Fragment:
━━━━━━━━━━━━━━━━
Jakub Wiśniewski: „Na dłuższą metę już bym mecie nie uciekł”

 

Jakub Wiśniewski: „Na dłuższą metę już bym mecie nie uciekł”


Opublikowane w czw., 07/05/2015 - 13:02

Warszawianin Jakub Wiśniewski był jednym z głównych, jeśli nie kandydatem numer jeden do zwycięstwa w drugiej edycji Wings for Life World Run. Ostatecznie rywalizację w Poznaniu skończył na dobrym, acz niesatysfakcjonującym go 5. miejscu. Pokonał w sumie 56 km i 12 metrów. Co zaważyło na wyniku? Jak ucieka się przed lotną metą? Czym Wings for Life różni się od typowych biegów ultra? Zapytaliśmy

Kuba - miałeś wygrać ten bieg. Jaki miałeś plan na ten start?
━━━━━━━━━━━━━━━━
Wyodrębnione dane:
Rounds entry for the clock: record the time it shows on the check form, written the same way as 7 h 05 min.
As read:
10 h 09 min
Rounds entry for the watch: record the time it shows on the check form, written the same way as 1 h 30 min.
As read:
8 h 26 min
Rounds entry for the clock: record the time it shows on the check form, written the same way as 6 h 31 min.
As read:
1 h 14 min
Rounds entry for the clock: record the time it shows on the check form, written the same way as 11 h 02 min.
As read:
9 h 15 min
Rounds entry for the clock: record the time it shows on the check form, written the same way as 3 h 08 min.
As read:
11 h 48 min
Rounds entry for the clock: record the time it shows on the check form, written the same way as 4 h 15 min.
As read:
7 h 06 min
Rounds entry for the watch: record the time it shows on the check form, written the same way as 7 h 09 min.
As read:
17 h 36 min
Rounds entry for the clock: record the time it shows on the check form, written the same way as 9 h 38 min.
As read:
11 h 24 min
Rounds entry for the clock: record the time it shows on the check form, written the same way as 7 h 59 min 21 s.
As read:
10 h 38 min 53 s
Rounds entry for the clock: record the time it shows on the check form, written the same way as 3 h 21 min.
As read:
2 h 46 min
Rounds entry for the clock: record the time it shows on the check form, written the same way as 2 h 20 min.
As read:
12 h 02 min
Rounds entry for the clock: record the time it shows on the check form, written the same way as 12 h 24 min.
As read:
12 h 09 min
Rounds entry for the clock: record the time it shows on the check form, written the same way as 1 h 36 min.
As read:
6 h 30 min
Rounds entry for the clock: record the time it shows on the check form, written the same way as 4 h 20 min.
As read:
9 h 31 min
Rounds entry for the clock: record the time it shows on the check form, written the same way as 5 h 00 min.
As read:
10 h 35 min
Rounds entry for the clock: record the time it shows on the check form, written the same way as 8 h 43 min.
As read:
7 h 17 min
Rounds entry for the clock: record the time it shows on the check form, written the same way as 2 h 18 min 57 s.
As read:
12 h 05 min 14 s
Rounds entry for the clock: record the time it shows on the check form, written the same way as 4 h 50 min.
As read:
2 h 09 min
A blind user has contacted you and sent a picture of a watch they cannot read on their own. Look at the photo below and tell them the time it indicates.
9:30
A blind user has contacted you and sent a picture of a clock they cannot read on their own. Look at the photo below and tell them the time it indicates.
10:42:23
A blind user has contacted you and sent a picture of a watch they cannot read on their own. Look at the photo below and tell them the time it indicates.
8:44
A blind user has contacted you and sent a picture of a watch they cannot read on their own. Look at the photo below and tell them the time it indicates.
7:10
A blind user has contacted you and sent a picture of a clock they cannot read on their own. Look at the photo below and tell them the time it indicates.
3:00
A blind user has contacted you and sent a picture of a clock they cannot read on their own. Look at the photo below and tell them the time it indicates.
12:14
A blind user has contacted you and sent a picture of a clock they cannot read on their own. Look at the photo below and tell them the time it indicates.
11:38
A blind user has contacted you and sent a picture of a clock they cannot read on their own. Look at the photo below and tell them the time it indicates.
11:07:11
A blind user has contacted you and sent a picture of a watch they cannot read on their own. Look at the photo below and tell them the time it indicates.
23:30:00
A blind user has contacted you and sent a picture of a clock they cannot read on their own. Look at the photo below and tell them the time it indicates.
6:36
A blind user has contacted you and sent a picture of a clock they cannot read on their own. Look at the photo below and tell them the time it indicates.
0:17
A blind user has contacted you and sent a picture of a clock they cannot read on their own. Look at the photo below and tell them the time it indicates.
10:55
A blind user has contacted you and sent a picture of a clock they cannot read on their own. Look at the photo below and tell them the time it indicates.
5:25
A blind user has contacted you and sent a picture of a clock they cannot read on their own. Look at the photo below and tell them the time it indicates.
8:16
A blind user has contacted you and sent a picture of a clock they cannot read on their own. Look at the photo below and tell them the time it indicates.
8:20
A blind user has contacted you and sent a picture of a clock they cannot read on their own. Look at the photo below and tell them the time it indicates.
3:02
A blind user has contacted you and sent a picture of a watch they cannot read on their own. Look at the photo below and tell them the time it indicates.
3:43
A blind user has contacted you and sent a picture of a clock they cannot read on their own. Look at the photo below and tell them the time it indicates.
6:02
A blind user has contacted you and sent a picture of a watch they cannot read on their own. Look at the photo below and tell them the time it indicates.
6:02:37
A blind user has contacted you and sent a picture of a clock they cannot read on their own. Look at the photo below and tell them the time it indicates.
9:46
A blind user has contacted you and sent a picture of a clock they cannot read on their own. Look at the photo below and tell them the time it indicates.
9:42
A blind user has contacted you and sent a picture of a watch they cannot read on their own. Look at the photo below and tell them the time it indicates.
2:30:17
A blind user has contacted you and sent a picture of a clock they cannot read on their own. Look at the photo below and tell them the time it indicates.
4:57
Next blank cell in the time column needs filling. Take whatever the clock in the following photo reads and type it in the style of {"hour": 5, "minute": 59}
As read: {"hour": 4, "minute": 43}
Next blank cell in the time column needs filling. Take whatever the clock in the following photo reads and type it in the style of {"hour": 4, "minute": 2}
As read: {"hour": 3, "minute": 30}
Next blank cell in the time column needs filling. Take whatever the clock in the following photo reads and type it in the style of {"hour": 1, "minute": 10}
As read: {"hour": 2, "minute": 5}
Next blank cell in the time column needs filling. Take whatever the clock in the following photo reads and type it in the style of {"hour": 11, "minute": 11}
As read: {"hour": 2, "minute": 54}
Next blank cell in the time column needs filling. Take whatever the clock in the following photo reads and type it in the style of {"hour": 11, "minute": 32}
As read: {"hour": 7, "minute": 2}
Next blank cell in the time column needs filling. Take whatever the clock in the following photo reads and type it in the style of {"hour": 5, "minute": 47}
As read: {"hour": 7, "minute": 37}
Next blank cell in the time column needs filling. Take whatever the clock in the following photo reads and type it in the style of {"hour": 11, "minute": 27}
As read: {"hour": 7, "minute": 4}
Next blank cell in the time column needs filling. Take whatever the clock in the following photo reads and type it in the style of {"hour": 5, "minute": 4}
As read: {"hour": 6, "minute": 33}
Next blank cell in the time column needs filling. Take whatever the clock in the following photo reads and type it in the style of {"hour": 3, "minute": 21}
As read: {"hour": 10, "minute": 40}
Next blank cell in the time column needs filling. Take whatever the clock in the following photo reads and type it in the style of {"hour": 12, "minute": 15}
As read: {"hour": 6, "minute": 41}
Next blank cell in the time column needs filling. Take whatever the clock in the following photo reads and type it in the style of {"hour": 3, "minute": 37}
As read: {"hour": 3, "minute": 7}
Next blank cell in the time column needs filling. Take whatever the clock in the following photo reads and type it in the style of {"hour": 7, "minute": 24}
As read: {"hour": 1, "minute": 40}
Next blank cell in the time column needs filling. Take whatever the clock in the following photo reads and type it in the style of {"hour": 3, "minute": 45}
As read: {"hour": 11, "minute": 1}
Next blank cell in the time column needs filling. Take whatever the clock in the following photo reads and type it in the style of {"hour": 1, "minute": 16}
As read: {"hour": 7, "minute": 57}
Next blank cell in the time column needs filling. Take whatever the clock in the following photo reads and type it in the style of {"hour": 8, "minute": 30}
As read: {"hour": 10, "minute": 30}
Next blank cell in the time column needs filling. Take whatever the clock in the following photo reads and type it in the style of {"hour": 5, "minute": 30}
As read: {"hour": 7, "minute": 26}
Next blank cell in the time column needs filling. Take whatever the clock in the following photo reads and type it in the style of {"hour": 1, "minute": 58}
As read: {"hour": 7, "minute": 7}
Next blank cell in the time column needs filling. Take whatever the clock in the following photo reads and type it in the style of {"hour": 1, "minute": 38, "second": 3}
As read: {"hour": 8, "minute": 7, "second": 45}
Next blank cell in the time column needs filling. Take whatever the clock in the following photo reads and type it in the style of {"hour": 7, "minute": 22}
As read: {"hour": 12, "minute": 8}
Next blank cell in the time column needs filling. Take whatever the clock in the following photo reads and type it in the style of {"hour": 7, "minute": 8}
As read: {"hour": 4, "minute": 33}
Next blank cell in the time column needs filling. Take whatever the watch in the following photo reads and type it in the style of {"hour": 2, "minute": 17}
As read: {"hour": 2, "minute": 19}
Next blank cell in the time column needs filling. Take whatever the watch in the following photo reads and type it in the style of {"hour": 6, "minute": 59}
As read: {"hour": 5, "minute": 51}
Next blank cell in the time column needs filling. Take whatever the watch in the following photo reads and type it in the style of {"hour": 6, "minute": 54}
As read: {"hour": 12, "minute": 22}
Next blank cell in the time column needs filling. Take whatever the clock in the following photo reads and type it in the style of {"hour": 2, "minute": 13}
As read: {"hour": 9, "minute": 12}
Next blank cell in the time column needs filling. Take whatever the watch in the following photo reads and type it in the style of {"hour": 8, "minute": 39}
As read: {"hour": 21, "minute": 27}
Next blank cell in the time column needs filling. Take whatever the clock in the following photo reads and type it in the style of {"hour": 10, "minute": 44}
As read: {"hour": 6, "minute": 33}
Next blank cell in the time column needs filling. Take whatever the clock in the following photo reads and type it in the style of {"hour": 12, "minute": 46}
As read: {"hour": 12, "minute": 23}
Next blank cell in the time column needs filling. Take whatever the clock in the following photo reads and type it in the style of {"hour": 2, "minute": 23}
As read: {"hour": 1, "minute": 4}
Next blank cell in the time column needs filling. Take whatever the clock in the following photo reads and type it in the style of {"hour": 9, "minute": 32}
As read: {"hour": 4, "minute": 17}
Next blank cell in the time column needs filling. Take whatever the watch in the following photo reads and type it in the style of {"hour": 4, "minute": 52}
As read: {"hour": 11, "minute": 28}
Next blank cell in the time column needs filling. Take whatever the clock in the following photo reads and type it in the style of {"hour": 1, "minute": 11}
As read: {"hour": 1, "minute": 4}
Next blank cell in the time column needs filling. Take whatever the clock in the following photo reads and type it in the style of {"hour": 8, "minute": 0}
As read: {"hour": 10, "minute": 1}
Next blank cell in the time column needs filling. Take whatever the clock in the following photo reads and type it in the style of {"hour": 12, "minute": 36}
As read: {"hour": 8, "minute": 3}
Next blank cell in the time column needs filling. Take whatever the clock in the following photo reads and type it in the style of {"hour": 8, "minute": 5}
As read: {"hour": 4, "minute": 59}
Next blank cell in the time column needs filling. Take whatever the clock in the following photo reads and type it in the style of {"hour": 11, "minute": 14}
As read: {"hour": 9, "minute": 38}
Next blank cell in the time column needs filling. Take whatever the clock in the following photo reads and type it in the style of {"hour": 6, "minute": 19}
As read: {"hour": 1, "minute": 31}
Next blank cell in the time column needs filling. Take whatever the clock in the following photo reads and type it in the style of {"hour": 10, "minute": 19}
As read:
━━━━━━━━━━━━━━━━
Do wykonania:
a) Odpowiedz na podstawie wywiadu z Jakubem Wiśniewskim:
(i) W jakim mieście zakończył rywalizację?
(ii) Które miejsce zajął?
(iii) Jakiego dnia i o której godzinie opublikowano wywiad?
b) Przedstaw w formie krótkiej listy akapit wywiadu z Jakubem Wiśniewskim zaczynający się od słów „Warszawianin Jakub Wiśniewski”. Zachowaj jego główne fakty.
c) Napisz dalszy ciąg wywiadu z Jakubem Wiśniewskim, zaczynając od miejsca po jego ostatnim pytaniu.
Rekordy nie mają tu żadnego znaczenia.

Odpowiedzi:
a)
(i) W Poznaniu.
(ii) 5. miejsce.
(iii) W czwartek, 07/05/2015, o 13:02.

b)
- Jakub Wiśniewski z Warszawy był jednym z głównych kandydatów do zwycięstwa w drugiej edycji Wings for Life World Run, jeśli nie kandydatem numer jeden.
- Rywalizację w Poznaniu zakończył na 5. miejscu. Był to dobry wynik, ale jego nie zadowolił.
- Pokonał łącznie 56 km i 12 metrów.
- Zapytano go, co zaważyło na wyniku, jak ucieka się przed lotną metą i czym Wings for Life różni się od typowych biegów ultra.

c)
Jakub Wiśniewski: Plan był ambitny, ale realny. Zamierzałem przebiec ok. 65 km. Przed startem wydawało mi się, że taki rezultat jest osiągalny. Musiałem się trzymać tempo lekko poniżej 4 min./km. Przygotowywałem się też trochę pod ten start. Nie były to długie przygotowania, ale zawsze staram się profesjonalnie podchodzić do każdej imprezy. Trasa, pogoda i moje siły, zweryfikowały plany dosyć stanowczo.

Jak wyglądały Twoje zmagania na trasie i z trasą?

Do 40. kilometra biegłem w zakładanym przeze mnie czasie. Maraton pokonałem w okolicach 2:48:00. Jednak na 44. kilometrze, czyli dosyć wcześnie zaczęły łapać mnie skurcze. Nie chce się tłumaczyć, ale tak jest, że nie da się wszystkiego przewidzieć. Tym bardziej na dystansie ultra. Wydawało mi się, iż jestem przygotowany na wymagającą pogodę a w porównaniu z konkurentami wypadłem słabiej.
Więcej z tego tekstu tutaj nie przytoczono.